Input material>
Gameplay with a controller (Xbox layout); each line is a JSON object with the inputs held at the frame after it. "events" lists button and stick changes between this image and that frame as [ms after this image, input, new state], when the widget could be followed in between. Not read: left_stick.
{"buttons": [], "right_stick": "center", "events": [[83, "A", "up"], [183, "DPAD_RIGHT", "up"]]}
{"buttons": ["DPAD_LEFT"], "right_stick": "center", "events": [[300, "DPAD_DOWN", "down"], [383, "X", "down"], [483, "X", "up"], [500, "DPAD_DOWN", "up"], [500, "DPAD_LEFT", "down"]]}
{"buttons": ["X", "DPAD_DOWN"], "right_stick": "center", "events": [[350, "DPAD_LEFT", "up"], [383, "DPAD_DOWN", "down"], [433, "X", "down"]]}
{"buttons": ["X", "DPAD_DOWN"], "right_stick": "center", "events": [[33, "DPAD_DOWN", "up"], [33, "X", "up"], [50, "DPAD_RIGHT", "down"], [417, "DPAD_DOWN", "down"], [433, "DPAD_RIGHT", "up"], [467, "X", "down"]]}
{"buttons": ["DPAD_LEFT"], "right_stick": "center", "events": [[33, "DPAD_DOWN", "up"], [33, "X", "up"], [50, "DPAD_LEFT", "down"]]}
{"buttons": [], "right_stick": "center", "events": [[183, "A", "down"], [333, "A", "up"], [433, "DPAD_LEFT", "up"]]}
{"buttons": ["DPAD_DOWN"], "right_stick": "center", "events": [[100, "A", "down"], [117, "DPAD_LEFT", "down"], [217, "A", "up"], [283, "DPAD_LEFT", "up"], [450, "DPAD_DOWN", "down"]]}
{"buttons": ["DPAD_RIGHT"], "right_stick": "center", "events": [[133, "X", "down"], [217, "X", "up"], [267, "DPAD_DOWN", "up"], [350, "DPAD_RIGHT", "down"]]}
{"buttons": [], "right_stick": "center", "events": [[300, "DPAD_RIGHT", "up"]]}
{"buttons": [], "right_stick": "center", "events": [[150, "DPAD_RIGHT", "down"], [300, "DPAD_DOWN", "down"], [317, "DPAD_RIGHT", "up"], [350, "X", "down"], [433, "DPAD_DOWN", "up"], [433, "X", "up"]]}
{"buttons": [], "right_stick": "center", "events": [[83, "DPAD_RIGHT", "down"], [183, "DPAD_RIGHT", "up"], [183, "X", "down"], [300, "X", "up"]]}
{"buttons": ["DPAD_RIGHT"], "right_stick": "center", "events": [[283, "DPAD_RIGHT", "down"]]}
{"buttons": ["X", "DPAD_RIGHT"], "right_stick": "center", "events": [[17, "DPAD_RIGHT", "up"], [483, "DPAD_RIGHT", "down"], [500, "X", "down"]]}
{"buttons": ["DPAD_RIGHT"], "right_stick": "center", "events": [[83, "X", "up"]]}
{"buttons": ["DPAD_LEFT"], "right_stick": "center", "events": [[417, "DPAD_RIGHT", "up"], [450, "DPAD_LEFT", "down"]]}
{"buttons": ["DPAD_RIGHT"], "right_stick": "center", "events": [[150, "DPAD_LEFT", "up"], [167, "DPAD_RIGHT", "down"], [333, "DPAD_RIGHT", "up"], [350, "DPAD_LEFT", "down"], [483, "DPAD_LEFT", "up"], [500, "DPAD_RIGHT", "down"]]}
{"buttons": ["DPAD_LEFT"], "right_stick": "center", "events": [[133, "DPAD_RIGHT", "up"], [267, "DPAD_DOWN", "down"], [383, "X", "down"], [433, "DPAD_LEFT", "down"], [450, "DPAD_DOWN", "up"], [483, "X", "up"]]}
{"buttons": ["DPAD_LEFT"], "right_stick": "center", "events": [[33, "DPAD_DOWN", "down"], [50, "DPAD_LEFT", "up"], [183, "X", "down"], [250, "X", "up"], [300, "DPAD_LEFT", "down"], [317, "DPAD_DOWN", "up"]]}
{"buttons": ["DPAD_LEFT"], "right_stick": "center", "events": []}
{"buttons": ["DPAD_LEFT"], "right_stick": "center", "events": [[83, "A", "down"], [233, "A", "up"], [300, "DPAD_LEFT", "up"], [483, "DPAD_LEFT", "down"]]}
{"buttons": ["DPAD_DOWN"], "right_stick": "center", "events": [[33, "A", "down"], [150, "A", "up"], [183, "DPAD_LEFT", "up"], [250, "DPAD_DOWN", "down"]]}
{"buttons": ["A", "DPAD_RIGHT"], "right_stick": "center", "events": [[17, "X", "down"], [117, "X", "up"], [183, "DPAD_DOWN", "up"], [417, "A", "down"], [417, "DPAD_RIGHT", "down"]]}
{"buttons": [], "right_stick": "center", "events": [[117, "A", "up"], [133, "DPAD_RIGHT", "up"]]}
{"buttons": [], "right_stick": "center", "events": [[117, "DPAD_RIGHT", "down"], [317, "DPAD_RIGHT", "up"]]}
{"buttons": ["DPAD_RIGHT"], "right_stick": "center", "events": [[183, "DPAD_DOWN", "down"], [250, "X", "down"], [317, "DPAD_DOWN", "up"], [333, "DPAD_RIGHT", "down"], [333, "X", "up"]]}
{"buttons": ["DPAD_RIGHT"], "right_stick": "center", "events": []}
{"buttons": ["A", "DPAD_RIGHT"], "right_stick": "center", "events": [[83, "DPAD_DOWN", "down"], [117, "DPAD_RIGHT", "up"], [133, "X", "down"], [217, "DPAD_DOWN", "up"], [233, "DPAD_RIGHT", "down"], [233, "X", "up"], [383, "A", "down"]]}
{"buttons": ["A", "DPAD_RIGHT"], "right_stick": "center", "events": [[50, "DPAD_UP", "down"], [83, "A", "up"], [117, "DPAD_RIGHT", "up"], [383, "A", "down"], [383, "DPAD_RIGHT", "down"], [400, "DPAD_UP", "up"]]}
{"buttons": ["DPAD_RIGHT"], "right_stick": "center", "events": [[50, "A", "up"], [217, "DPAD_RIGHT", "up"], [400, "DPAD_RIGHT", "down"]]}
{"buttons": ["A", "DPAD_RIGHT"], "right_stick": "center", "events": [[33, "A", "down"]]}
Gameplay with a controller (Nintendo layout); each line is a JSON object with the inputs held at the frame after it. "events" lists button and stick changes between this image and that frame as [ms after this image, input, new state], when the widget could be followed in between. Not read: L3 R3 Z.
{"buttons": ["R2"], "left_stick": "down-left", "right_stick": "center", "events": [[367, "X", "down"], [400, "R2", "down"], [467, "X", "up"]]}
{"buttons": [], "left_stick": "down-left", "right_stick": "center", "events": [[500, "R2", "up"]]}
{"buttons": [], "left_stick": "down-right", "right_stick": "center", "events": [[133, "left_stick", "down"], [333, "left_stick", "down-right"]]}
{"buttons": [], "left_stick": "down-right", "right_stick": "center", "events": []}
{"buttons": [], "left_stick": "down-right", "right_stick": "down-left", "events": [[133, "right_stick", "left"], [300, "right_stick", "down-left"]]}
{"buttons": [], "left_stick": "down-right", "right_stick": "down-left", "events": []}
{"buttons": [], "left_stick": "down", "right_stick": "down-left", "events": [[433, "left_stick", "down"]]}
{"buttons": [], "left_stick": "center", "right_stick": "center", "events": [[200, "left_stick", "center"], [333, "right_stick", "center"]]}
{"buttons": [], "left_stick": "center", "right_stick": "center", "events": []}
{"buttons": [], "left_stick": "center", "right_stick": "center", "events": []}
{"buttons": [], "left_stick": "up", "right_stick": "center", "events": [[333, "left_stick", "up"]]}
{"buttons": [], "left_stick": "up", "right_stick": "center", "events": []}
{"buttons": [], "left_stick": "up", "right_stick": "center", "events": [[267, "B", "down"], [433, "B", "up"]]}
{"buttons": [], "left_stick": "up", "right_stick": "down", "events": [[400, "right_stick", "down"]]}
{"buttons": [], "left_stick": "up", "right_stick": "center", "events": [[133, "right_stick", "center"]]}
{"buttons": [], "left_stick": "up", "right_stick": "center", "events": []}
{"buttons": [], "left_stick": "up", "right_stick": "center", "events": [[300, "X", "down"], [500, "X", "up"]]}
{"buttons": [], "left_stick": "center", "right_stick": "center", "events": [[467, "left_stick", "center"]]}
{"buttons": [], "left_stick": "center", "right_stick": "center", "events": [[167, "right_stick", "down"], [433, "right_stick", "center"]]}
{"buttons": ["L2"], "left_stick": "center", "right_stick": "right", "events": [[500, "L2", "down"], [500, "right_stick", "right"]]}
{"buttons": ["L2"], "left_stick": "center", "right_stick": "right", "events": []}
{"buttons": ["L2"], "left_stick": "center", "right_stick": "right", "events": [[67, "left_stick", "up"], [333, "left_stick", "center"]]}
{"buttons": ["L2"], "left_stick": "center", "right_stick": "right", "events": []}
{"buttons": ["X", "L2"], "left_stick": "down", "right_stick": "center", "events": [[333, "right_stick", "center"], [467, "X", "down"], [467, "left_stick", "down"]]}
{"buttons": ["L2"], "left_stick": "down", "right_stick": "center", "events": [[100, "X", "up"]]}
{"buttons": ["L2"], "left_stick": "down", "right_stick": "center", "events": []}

Directions>
When the word "image" shows up in a line of the entries, pull that line out.

Answer for this exercise>
Gameplay with a controller (Xbox layout); each line is a JSON object with the inputs held at the frame after it. "events" lists button and stick changes between this image and that frame as [ms after this image, input, new state], when the widget could be followed in between. Not read: left_stick.
Gameplay with a controller (Nintendo layout); each line is a JSON object with the inputs held at the frame after it. "events" lists button and stick changes between this image and that frame as [ms after this image, input, new state], when the widget could be followed in between. Not read: L3 R3 Z.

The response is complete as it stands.